*TASK DETAILS*. Output exactly the lines below, starting with the line that has "mug: present [897,772,948,824]" and going on through the line that has "candle: none [1191,814,1269,893]", both included, and no other lines.

--

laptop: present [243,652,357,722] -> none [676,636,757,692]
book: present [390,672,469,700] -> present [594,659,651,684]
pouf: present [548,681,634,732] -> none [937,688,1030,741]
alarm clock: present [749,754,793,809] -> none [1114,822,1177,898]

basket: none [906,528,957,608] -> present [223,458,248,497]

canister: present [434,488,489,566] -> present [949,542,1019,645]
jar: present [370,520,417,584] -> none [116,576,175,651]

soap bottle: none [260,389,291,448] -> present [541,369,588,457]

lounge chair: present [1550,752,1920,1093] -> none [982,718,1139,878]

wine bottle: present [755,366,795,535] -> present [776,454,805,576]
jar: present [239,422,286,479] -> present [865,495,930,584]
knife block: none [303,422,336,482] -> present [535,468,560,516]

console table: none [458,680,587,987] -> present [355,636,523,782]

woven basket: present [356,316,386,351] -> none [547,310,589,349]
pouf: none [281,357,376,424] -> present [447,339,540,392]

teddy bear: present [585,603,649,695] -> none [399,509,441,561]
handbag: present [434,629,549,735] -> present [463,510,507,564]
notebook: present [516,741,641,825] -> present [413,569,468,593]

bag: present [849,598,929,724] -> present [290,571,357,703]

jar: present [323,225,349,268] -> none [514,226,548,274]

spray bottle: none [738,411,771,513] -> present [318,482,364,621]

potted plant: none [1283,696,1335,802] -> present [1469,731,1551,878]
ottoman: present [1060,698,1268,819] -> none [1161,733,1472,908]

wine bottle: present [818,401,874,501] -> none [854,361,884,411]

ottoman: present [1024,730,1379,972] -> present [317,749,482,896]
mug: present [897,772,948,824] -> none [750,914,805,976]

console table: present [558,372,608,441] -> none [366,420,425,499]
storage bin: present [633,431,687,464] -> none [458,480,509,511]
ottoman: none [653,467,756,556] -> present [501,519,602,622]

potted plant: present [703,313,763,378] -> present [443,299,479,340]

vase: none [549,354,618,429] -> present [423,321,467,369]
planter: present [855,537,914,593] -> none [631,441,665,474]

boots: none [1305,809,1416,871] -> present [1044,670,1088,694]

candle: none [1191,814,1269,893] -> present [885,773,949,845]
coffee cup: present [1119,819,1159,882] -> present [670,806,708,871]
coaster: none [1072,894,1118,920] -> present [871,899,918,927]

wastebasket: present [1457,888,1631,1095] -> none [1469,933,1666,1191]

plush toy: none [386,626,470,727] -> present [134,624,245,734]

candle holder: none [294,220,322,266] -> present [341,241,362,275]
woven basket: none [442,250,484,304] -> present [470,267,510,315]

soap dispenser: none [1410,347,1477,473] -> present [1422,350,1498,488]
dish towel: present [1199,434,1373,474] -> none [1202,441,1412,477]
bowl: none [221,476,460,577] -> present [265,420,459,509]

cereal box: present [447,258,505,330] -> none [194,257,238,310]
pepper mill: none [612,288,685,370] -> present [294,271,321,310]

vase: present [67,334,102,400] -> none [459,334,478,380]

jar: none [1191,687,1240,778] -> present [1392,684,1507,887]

--

*SOLUTION FOR THIS PROBLEM*.
mug: present [897,772,948,824] -> none [750,914,805,976]

console table: present [558,372,608,441] -> none [366,420,425,499]
storage bin: present [633,431,687,464] -> none [458,480,509,511]
ottoman: none [653,467,756,556] -> present [501,519,602,622]

potted plant: present [703,313,763,378] -> present [443,299,479,340]

vase: none [549,354,618,429] -> present [423,321,467,369]
planter: present [855,537,914,593] -> none [631,441,665,474]

boots: none [1305,809,1416,871] -> present [1044,670,1088,694]

candle: none [1191,814,1269,893] -> present [885,773,949,845]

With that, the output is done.